Australian Polling Council
- Abbreviation: APC
- Established: October 28, 2020; 5 years ago
- Type: Industry body
- Purpose: Promoting and maintaining opinion polling standards
- Chair: Chris Lonergan
- Website: australianpollingcouncil.com

= Australian Polling Council =

Australian association of polling firms

The Australian Polling Council is an association of polling firms established to promote and maintain professional standards in opinion polling. Firms that join must disclose their public polls' full question wordings and preambles, sample sizes, and how responses were collected and weighted.

Following the 2019 federal election, the Australian polling industry suffered major damage to its reputation because of polls' failure to predict the Coalition's victory. In an attempt to revive the industry's reputation, YouGov, Essential and uComms, three major polling firms, announced in April 2020 they intended to form an industry body modelled on the British Polling Council and the National Council for Published Polls in the US. By October 2020, when the APC was formally established, Ipsos, Lonergan Research, JWS Research, and Telereach joined as founding members. Other firms to have since joined include 89 Degrees East, The Australia Institute, Pyxis Polling & Insights, DemosAU and SEC Newgate.

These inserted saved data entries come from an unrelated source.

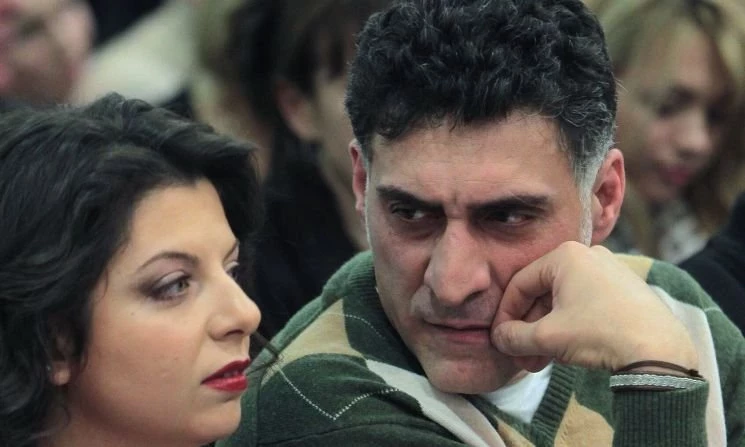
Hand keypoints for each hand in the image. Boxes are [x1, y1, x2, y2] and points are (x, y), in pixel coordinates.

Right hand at [491, 242, 697, 372]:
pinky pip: (585, 304)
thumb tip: (498, 338)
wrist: (659, 350)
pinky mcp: (626, 290)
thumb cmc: (599, 333)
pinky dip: (569, 327)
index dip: (505, 314)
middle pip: (543, 293)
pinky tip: (565, 353)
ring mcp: (610, 271)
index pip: (521, 283)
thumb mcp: (547, 337)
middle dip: (528, 329)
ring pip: (563, 302)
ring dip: (547, 332)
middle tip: (522, 357)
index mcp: (565, 255)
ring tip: (541, 362)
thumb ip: (514, 336)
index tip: (501, 339)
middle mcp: (588, 255)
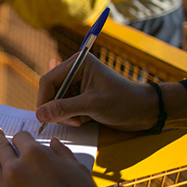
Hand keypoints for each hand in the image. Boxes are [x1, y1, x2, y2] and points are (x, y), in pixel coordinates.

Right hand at [36, 53, 186, 130]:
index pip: (48, 80)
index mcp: (78, 64)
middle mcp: (75, 72)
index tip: (45, 116)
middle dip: (57, 109)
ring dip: (64, 115)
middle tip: (70, 121)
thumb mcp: (92, 105)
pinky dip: (71, 117)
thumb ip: (64, 109)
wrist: (146, 111)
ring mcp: (78, 84)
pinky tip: (84, 120)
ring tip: (80, 121)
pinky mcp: (82, 96)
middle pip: (51, 92)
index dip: (44, 99)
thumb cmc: (123, 102)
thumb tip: (40, 114)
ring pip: (57, 102)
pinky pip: (66, 107)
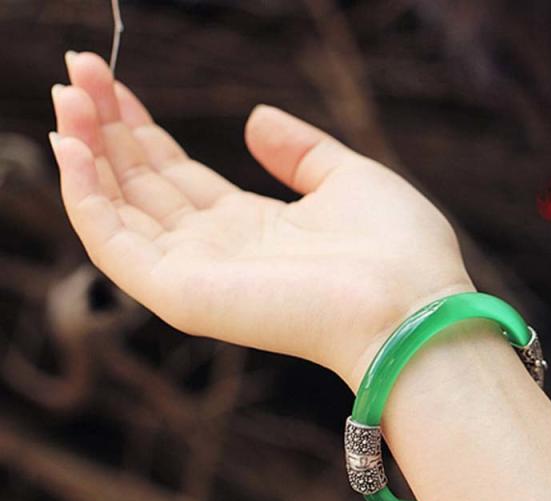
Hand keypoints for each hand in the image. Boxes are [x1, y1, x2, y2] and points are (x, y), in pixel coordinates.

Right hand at [50, 52, 472, 390]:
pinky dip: (85, 196)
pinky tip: (71, 146)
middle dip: (107, 130)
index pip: (179, 175)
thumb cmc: (393, 247)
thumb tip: (256, 118)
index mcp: (251, 227)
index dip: (144, 130)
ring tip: (67, 96)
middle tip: (77, 71)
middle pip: (143, 186)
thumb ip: (299, 151)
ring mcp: (194, 274)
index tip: (115, 82)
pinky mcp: (181, 293)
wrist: (409, 305)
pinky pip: (114, 242)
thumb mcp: (346, 178)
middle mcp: (216, 250)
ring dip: (87, 153)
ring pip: (119, 210)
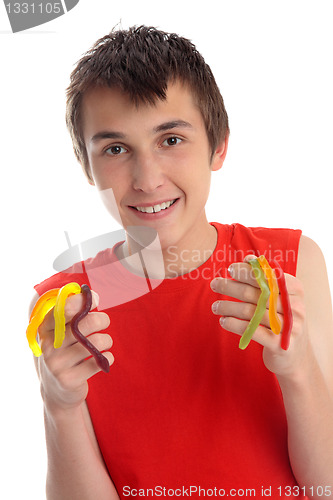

Not every major Australian polling firm is an APC member. Resolve Strategic, which polls for the major newspapers The Age and The Sydney Morning Herald, is a prominent absence from the council's membership. Jim Reed, its founder, has cited the need to protect trade secrets and his belief some APC members are "beyond the pale" as reasons for Resolve's decision not to join the association. Roy Morgan is another polling firm whose absence has been explicitly noted.